MP englobará renegociação dos débitos da agricultura familiar e dos assentados da reforma agrária

Renata Veríssimo, da Agência Estado,

14 de maio de 2008 | 19h32

O ministro do Desenvolvimento Agrário, Guilherme Cassel, anunciou hoje que o presidente Luiz Inácio Lula da Silva encaminhará ao Congresso Nacional, "nesta ou na próxima semana", a medida provisória que define como será feita a renegociação das dívidas dos produtores rurais. Segundo Cassel, a MP englobará a renegociação dos débitos da agricultura familiar, dos assentados da reforma agrária e do agronegócio. O ministro fez o anúncio no Palácio do Planalto, ao relatar à imprensa os resultados do encontro do presidente Lula com dirigentes da Confederação Nacional dos Trabalhadores na Agricultura (Contag) sobre as reivindicações do movimento "Grito da Terra-2008".Cassel informou que, da dívida da agricultura familiar, serão renegociados 680 mil contratos, que correspondem a R$ 5 bilhões. Ele anunciou a destinação de R$ 13 bilhões à agricultura familiar no próximo plano de safra (2008-2009), atendendo a reivindicações do "Grito da Terra".Segundo Cassel, haverá também um suplementação de R$ 200 milhões para assistência técnica e extensão rural. Esse adicional será incluído na MP da renegociação das dívidas. O governo, segundo o ministro, decidiu incluir o trigo, a mamona e o girassol no Programa de Garantia de Preço da Agricultura Familiar. Haverá ainda redução dos juros do crédito fundiário.
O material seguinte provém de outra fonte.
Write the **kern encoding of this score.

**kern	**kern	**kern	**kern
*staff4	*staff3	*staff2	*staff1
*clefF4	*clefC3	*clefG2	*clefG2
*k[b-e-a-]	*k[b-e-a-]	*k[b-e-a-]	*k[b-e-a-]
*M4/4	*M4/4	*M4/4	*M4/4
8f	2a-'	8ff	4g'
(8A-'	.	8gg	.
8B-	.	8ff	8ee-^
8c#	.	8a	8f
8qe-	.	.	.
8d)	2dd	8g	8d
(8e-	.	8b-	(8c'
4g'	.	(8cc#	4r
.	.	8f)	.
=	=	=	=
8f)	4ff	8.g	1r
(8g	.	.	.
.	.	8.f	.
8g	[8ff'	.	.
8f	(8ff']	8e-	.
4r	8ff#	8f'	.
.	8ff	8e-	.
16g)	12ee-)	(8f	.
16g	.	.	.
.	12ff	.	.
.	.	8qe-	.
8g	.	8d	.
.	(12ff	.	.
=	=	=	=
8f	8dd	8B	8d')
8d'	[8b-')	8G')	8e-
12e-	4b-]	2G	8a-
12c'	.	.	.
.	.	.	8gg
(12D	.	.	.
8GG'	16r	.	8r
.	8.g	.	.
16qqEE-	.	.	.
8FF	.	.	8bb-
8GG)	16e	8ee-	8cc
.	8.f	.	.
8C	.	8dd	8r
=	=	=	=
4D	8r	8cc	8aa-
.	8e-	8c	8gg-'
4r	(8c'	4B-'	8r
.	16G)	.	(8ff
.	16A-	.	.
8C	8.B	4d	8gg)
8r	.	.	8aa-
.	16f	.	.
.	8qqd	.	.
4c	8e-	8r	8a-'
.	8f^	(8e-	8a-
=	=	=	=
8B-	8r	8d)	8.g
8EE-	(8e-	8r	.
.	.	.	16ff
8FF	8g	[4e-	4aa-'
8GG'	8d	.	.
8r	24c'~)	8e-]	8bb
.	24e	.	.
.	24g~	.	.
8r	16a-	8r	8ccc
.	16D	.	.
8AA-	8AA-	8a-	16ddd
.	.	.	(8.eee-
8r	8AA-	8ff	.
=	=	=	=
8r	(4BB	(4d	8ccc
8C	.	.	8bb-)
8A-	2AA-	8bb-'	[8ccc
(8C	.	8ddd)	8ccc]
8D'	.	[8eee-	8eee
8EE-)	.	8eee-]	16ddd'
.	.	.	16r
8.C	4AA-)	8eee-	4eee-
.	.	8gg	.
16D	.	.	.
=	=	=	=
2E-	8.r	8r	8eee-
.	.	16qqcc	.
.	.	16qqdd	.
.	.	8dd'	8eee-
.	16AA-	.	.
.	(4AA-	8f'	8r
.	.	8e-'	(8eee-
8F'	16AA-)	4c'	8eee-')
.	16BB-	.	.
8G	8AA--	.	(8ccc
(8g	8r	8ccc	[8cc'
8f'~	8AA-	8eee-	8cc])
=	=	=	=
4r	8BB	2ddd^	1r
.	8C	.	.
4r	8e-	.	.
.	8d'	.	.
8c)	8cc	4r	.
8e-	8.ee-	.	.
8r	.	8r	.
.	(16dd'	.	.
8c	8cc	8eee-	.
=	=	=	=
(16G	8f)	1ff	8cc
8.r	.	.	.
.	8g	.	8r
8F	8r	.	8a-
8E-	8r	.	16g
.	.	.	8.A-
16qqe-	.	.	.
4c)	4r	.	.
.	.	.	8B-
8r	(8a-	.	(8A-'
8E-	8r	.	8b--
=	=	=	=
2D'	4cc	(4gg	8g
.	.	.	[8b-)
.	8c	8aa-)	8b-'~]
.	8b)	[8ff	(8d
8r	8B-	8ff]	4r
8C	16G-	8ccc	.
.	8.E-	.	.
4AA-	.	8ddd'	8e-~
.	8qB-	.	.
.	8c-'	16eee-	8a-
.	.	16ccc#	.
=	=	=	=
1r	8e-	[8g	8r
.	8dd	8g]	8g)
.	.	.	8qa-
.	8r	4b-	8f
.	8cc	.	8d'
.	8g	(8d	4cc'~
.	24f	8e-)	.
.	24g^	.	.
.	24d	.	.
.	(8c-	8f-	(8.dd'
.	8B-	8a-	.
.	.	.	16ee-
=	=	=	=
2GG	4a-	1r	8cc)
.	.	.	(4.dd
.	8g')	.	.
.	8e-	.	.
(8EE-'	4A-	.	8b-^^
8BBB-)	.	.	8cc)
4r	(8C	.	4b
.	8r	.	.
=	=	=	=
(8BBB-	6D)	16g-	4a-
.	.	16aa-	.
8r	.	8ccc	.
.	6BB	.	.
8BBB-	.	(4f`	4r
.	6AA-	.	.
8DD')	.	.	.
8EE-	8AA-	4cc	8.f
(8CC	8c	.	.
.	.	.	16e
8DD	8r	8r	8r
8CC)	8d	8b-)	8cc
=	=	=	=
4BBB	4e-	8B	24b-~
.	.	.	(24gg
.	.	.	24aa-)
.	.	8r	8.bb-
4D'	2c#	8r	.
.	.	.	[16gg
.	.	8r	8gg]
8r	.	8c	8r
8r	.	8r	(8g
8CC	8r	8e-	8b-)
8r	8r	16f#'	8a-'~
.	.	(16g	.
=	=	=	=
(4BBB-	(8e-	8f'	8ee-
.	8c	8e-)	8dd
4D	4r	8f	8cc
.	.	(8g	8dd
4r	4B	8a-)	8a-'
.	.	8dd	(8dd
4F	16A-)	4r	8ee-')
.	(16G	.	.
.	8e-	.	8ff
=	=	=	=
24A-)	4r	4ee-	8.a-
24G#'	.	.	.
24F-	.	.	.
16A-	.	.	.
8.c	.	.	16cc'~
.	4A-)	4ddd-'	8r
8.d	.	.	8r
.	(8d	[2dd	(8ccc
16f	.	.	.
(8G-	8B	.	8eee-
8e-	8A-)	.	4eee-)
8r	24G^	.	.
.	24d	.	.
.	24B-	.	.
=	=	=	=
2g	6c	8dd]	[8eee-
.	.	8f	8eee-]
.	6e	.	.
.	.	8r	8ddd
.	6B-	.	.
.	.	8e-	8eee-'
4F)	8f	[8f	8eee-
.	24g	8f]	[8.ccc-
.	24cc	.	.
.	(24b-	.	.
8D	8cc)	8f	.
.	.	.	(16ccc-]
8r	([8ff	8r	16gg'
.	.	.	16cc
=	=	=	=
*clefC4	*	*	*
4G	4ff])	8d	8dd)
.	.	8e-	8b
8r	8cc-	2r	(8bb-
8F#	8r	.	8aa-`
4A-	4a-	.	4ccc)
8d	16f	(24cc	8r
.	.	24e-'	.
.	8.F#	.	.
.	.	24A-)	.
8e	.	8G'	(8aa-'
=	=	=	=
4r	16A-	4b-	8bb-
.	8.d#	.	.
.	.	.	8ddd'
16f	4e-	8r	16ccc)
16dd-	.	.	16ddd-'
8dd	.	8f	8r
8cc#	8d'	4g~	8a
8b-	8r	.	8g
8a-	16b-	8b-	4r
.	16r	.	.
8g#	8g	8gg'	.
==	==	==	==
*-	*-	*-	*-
Esses juros, segundo o ministro, passarão da atual faixa de 3% a 6,5% para a faixa de 2% a 5%.Cassel informou que será criada uma nova linha de crédito do Programa Nacional da Agricultura Familiar (Pronaf) para recuperação e manejo do solo. O ministro disse que serão liberados até R$ 7 mil por operação, com juros de 1% ao ano.O presidente da Contag, Manoel Santos, disse que a entidade havia solicitado R$ 14 bilhões para o próximo plano de safra, mas considera que os R$ 13 bilhões oferecidos pelo governo são "uma resposta bastante significativa para os trabalhadores".Segundo Manoel Santos, o grande esforço será o de fazer com que esses recursos sejam efetivamente aplicados. Ele disse que a inadimplência, que está sendo renegociada, e a ausência de assistência técnica para a elaboração de projetos e acompanhamento da produção impediam o acesso ao crédito.